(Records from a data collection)
+ + + + +

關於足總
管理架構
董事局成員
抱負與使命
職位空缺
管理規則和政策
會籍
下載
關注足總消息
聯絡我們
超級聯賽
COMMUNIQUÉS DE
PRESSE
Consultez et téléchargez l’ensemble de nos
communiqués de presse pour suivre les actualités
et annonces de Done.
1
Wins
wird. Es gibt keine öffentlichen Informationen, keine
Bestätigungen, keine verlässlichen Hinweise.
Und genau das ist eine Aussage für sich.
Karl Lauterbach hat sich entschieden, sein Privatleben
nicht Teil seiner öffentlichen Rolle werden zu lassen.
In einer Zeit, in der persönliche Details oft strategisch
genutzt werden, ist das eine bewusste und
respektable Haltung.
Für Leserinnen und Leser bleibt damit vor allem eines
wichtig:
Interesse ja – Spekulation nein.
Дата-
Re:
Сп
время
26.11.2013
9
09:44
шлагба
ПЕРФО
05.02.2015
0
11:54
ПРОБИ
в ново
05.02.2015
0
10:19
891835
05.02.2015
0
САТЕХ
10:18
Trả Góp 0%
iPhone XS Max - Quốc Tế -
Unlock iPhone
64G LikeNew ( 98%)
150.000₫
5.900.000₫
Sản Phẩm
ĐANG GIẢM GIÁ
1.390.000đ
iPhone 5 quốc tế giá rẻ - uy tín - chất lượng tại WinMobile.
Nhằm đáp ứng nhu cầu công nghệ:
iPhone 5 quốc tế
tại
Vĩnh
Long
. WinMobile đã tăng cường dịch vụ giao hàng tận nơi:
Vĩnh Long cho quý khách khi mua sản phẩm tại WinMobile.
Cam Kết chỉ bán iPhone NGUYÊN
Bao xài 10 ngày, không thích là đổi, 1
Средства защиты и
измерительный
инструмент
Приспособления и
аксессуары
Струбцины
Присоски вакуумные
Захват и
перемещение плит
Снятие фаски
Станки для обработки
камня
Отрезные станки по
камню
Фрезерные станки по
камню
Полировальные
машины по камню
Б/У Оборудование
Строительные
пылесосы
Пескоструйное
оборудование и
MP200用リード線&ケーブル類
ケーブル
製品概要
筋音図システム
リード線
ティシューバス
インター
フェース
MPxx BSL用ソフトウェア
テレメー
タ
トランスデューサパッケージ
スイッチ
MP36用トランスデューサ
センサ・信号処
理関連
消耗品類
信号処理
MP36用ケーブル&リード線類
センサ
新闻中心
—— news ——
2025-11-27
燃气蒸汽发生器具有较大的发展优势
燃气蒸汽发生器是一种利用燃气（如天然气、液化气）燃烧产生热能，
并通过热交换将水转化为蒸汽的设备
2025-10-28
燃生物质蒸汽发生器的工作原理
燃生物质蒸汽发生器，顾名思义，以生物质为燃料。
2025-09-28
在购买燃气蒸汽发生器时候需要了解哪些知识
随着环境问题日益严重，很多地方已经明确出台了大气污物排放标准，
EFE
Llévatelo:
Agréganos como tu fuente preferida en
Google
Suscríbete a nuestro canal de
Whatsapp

+ + + + +

Rewrite the items from the first line through the line containing "nicht Teil seiner", replacing "Privatleben" with "Familienleben" and leaving everything else unchanged.

關於足總
管理架構
董事局成員
抱負與使命
職位空缺
管理規則和政策
會籍
下載
關注足總消息
聯絡我們
超級聯賽
COMMUNIQUÉS DE
PRESSE
Consultez et téléchargez l’ensemble de nos
communiqués de presse pour suivre les actualités
et annonces de Done.
1
Wins
wird. Es gibt keine öffentlichen Informationen, keine
Bestätigungen, keine verlässlichen Hinweise.
Und genau das ist eine Aussage für sich.
Karl Lauterbach hat sich entschieden, sein Familienleben
nicht Teil seiner öffentlichen Rolle werden zu lassen.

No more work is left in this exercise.